Lo primero, la receta, para que esté a mano si la vuelvo a buscar. Pero conste que más que la mezcla de aceites creo que el éxito se debe a la rebaja en la cantidad de agua y a los cambios en la técnica. Y a no ser una impaciente de coj… narices.

  • 155 g de agua
  • 115 g de sosa cáustica
  • 250 g de aceite de oliva
  • 150 g de aceite de coco fraccionado de ese
  • 125 g de aceite de girasol
  • 125 g de aceite de palma
  • 100 g de manteca
  • 25 g de aceite de ricino

Obsérvese la sustancial rebaja en la cantidad de agua. Como de costumbre, la mitad en cubitos de hielo, y se añade la sosa ya pesada al agua, nunca el agua a la sosa. Esto lo repiten mucho por todas partes, y mira, no necesito presenciar en persona los desastres apocalípticos que acaecerán si lo hago al revés. Hay que remover bien hasta que la sosa se disuelva y luego de cuando en cuando hasta que esté transparente. Sin prisas, que la temperatura tiene que llegar a los 40º. Una vez a 40 g habría que haberle añadido 1/2 cucharada de lactato de sodio, pero se me olvidó por completo. Y adivinad qué: no se ha notado nada de nada.
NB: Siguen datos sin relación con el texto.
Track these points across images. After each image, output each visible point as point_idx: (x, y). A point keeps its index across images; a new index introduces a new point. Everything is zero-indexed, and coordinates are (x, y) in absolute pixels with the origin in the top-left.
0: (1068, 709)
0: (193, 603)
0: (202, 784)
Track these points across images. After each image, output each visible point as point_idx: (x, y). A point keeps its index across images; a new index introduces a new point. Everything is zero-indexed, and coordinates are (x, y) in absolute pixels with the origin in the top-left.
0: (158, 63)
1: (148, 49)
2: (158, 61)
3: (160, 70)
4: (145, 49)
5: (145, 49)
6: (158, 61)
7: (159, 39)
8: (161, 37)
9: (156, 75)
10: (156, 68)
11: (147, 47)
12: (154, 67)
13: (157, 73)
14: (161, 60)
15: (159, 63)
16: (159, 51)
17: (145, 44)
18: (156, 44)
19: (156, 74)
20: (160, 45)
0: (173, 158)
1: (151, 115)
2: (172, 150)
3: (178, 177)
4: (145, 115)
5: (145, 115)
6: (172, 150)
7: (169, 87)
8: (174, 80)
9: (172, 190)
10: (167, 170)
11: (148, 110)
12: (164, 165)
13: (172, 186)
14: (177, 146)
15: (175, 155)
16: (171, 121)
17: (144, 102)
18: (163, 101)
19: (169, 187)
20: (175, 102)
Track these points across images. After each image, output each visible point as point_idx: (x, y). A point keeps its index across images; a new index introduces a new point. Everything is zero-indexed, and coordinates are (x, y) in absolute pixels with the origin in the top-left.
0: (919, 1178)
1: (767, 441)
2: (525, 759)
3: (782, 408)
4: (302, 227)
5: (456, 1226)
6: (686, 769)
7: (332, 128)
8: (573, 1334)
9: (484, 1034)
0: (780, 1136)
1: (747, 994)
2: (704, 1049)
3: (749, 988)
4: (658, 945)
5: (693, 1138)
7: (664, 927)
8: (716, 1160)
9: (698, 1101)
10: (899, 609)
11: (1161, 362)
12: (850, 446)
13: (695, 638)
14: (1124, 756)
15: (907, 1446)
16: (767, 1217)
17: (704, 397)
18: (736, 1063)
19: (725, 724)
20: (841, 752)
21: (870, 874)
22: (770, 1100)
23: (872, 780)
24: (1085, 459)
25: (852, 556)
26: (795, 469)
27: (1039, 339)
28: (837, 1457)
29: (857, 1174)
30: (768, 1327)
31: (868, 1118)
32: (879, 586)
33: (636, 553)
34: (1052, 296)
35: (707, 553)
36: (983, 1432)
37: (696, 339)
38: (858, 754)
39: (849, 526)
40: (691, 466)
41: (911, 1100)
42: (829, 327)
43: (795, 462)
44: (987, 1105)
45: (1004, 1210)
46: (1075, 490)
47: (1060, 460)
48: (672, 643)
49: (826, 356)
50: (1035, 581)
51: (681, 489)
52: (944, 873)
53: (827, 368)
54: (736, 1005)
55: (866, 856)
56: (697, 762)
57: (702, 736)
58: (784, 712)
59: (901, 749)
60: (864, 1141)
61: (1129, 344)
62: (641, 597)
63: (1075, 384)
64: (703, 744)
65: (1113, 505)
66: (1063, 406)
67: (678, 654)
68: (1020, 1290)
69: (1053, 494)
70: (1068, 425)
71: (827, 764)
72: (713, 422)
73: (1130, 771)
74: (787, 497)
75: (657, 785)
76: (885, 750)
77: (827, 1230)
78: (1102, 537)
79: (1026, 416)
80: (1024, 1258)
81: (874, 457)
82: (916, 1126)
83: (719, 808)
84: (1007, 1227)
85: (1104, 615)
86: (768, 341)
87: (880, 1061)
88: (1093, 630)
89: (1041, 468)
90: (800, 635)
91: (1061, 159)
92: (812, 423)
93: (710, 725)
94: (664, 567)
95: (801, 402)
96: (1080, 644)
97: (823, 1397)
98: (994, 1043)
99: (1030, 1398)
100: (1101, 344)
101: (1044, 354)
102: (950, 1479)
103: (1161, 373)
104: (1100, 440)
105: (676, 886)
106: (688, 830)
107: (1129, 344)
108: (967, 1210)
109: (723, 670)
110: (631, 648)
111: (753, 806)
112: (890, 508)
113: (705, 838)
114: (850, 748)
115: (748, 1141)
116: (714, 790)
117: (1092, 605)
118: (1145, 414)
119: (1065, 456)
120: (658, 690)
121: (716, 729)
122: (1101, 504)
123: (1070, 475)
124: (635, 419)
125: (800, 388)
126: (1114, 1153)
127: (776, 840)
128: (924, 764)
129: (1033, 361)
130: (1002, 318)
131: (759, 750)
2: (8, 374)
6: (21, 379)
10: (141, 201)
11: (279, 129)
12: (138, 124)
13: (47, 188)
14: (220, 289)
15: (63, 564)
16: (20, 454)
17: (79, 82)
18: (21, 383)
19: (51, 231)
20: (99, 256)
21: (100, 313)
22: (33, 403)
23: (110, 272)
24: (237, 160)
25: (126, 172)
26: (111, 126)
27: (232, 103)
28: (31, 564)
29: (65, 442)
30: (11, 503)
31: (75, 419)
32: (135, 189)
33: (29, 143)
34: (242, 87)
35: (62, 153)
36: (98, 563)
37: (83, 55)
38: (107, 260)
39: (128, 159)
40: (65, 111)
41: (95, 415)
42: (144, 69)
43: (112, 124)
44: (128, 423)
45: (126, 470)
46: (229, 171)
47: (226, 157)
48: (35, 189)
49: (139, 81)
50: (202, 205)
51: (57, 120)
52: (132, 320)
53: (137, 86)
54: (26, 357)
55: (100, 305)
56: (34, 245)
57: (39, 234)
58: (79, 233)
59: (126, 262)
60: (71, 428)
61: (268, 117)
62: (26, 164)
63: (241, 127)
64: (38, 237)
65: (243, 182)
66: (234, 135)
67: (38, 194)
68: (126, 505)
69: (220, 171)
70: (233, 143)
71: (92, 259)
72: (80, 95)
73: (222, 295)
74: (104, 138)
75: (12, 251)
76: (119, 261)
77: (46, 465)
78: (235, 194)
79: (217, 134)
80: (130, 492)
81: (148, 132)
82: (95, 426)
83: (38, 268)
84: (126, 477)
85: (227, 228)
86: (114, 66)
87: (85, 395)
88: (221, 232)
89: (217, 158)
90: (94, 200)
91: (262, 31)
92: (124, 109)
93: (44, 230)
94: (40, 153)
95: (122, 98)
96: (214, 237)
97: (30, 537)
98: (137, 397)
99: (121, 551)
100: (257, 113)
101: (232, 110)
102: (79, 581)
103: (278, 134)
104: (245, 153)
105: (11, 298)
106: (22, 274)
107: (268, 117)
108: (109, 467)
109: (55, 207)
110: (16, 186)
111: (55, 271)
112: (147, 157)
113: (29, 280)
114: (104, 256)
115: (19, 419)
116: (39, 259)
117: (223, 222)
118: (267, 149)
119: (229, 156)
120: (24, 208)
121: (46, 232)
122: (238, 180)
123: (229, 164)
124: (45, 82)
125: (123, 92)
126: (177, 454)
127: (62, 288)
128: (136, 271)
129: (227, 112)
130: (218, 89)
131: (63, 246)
Señalo aquí también que he prescindido del óxido de zinc. En general me da repelús cambiar dos cosas a la vez en una receta, porque luego a ver cómo adivinas qué daba problemas, si el exceso de agua o el zinc de las narices. Pero bueno, como el zinc no servía para nada (para hacer el jabón más blanco en teoría; en la práctica, efecto casi imperceptible), fuera con él.

Aparte, se derriten las grasas sólidas y se añaden las líquidas. La mezcla tampoco debe estar demasiado caliente. Unos 40º. Resulta que eso de que la sosa y las grasas tengan que estar a la misma temperatura es leyenda urbana jabonera, y yo me la había tragado. Pues eso: juntamos todo, y batidora, con la técnica habitual: tres-cuatro segundos de batidora, remover, repetir… Hasta que tengamos la traza fina. Una pista: siempre, siempre, entra agobio pensando que hay que seguir batiendo. No lo hagas. No sigas batiendo. ¿Esa última pulsación a la batidora que te mueres por dar? No. Para. No.

Como siempre, al molde, molde tapado, molde envuelto, molde olvidado 12 horas. ¡Y funciona!

Qué hemos aprendido: Que los ríos de glicerina no tienen por qué ser parte de mi vida. Y, por ponernos puñetitas, que el cuchillo tiene que estar bien afilado. Mirad qué diferencia de corte entre un cuchillo bien afilado y uno chungo. (Esta imagen es un macro y viene del futuro, de los jabones de romero que aún no había hecho cuando escribí esta entrada, pero sirve para ilustrar bien el concepto).

Antes y después de afilar un cuchillo

 

Actualización: Vaya por dios. Resulta que, según Soapcalc, mis jabones hasta la fecha tienen una barbaridad de ácido linoleico. Eso es por el aceite de girasol. En esta receta en concreto el valor que da es 19 (¿19 qué? Ni idea), y es conveniente que esté por debajo de 15. De hecho, lo que tiene que estar por debajo de 15 es la suma del ácido linoleico y el ácido linolénico, y como el linolénico lo tengo en 1 (¿1 qué? De nuevo, ni idea) el total es 20. 20 es más de 15. Siempre se me dieron bien las matemáticas.

Por lo visto, en principio no pasa nada, pero los jabones que se salen de los valores recomendados en esos dos ácidos tienden a desarrollar DOS, Dreaded Orange Spots (Horrorosos Manchurrones Anaranjados). A enranciarse pronto, vamos. Así que la solución es bajar la proporción de aceite de girasol (ojo con el de maíz, que también tiene un porcentaje alto) y regalar rapidito los jabones ya hechos antes de que les salgan los puntos esos y huelan a manteca rancia.